- [To be done]:
Reproduce everything from the start of the material down through the line containing "picture [295, 1082, 924, 1666]", both ends included, and leave the pictures out of your answer.

- [Data excerpts]:
--------------------
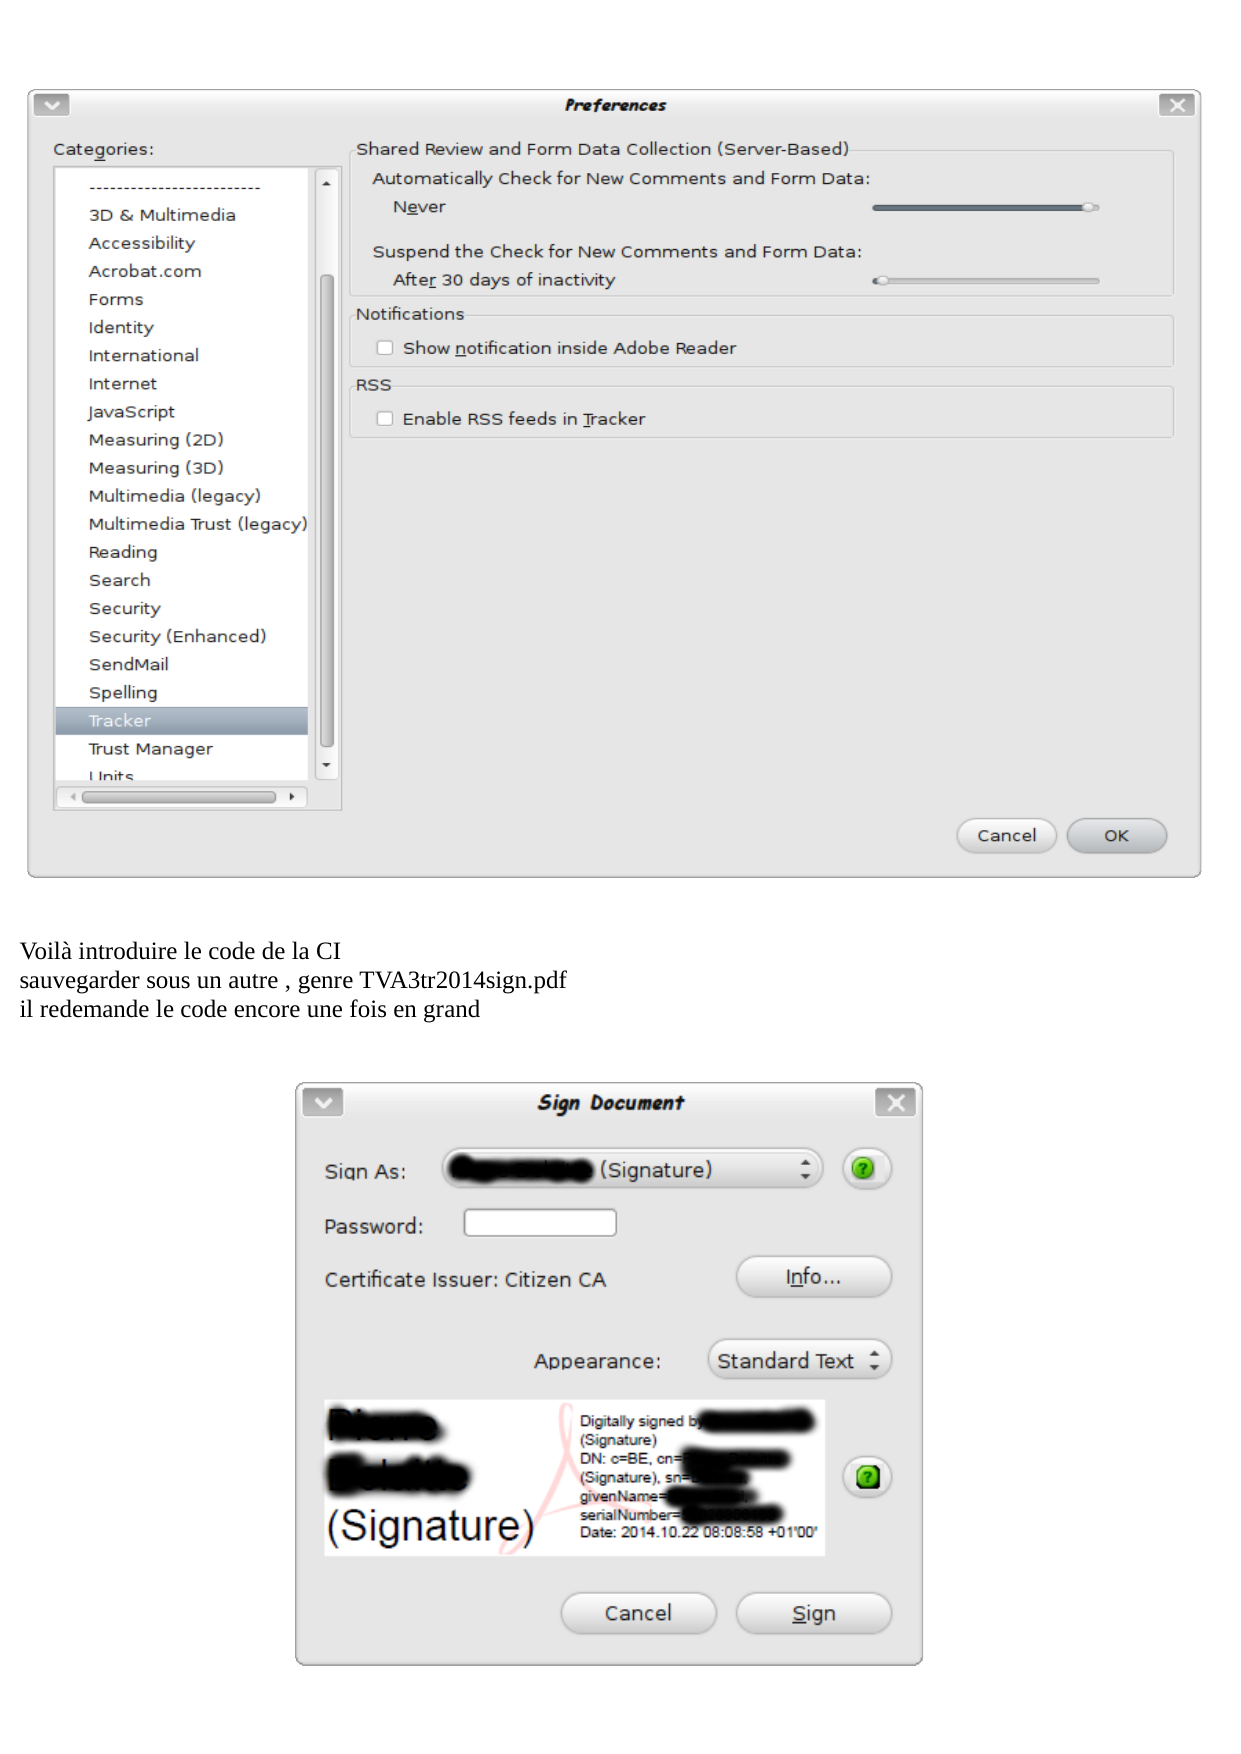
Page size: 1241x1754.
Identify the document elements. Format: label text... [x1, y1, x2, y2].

text il redemande le code encore une fois en grand [19, 994, 1209, 1023]
text sauvegarder sous un autre , genre TVA3tr2014sign.pdf [19, 964, 1209, 994]
picture [27, 89, 1202, 878]
picture [295, 1082, 924, 1666]
text Voilà introduire le code de la CI [19, 936, 1209, 964]
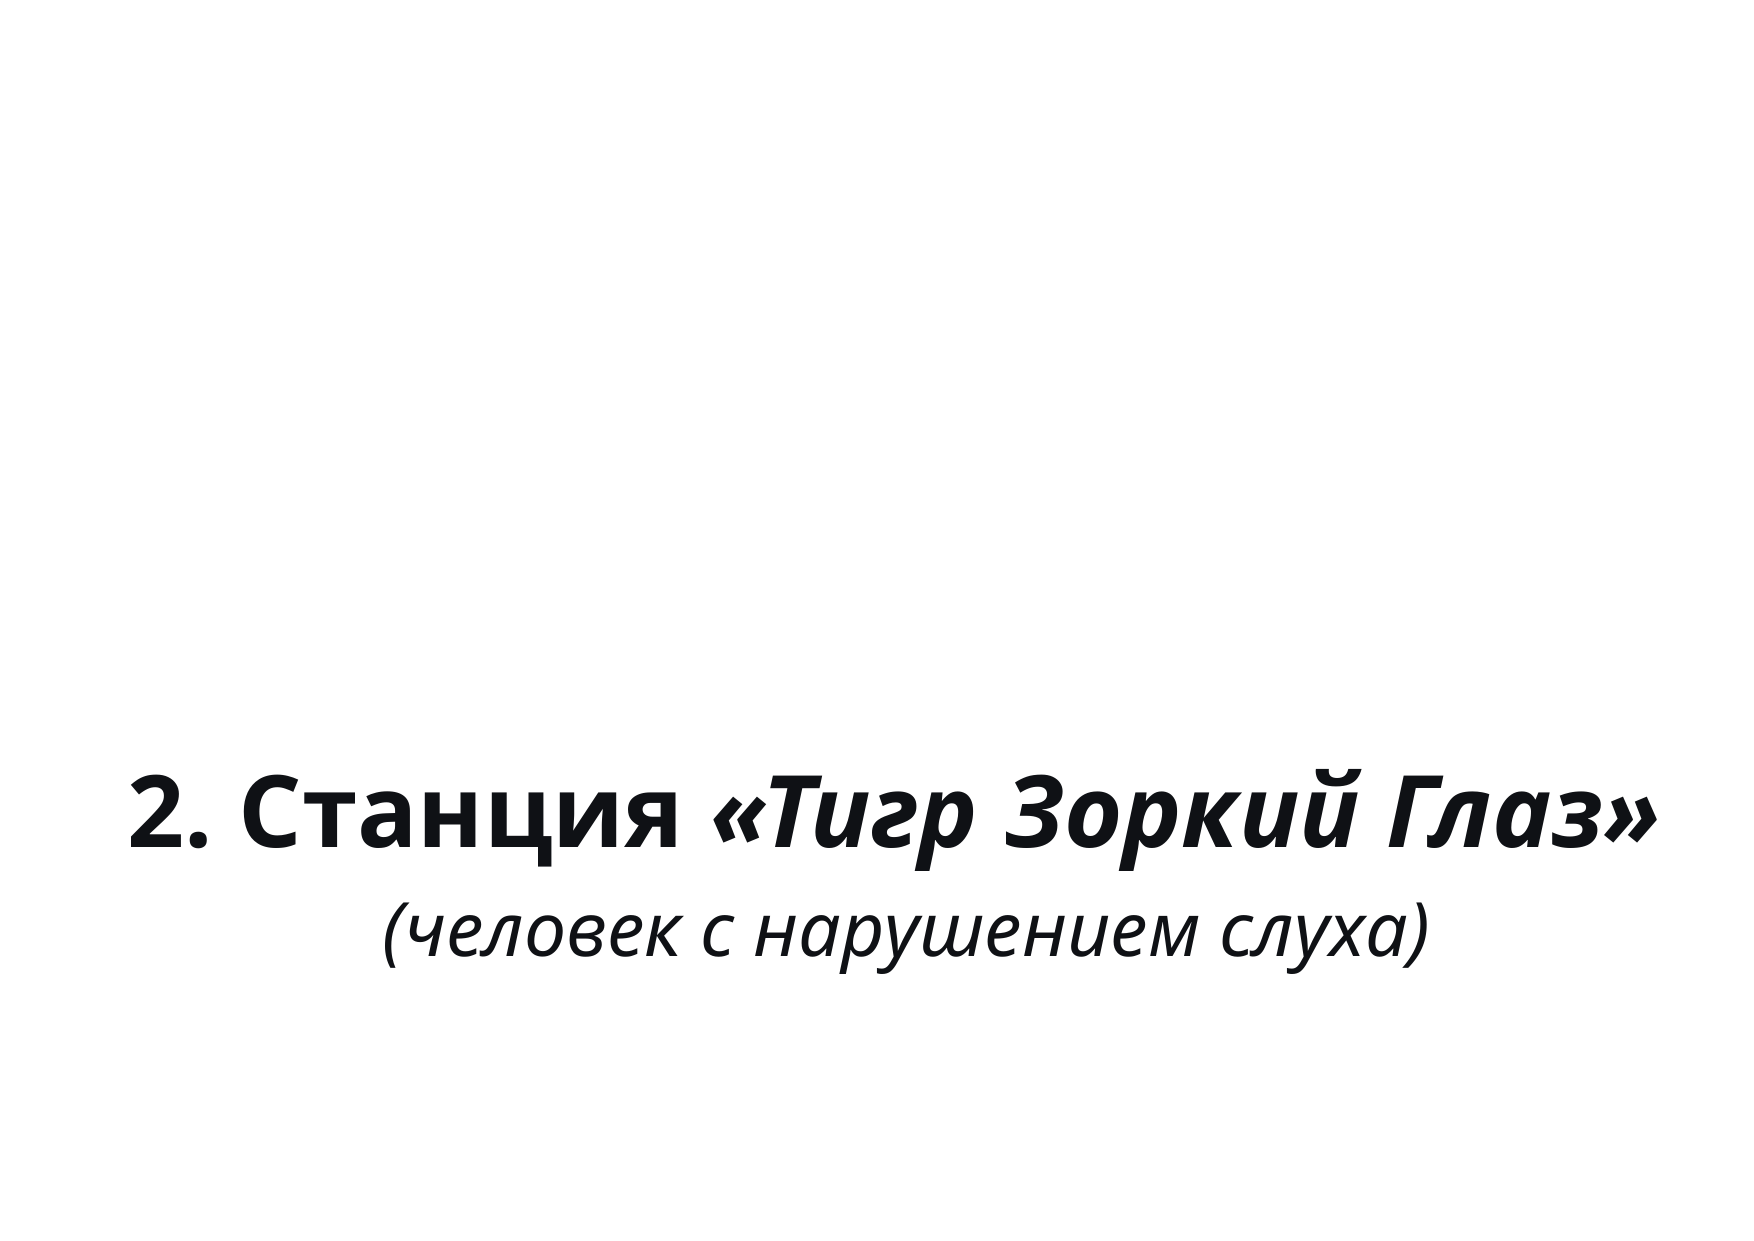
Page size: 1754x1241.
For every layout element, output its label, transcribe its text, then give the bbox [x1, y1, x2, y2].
--------------------
- [Result for this exercise]:
Page size: 1241x1754.
Identify the document elements. Format: label text... [x1, y1, x2, y2].

text il redemande le code encore une fois en grand [19, 994, 1209, 1023]
text sauvegarder sous un autre , genre TVA3tr2014sign.pdf [19, 964, 1209, 994]
picture [27, 89, 1202, 878]
picture [295, 1082, 924, 1666]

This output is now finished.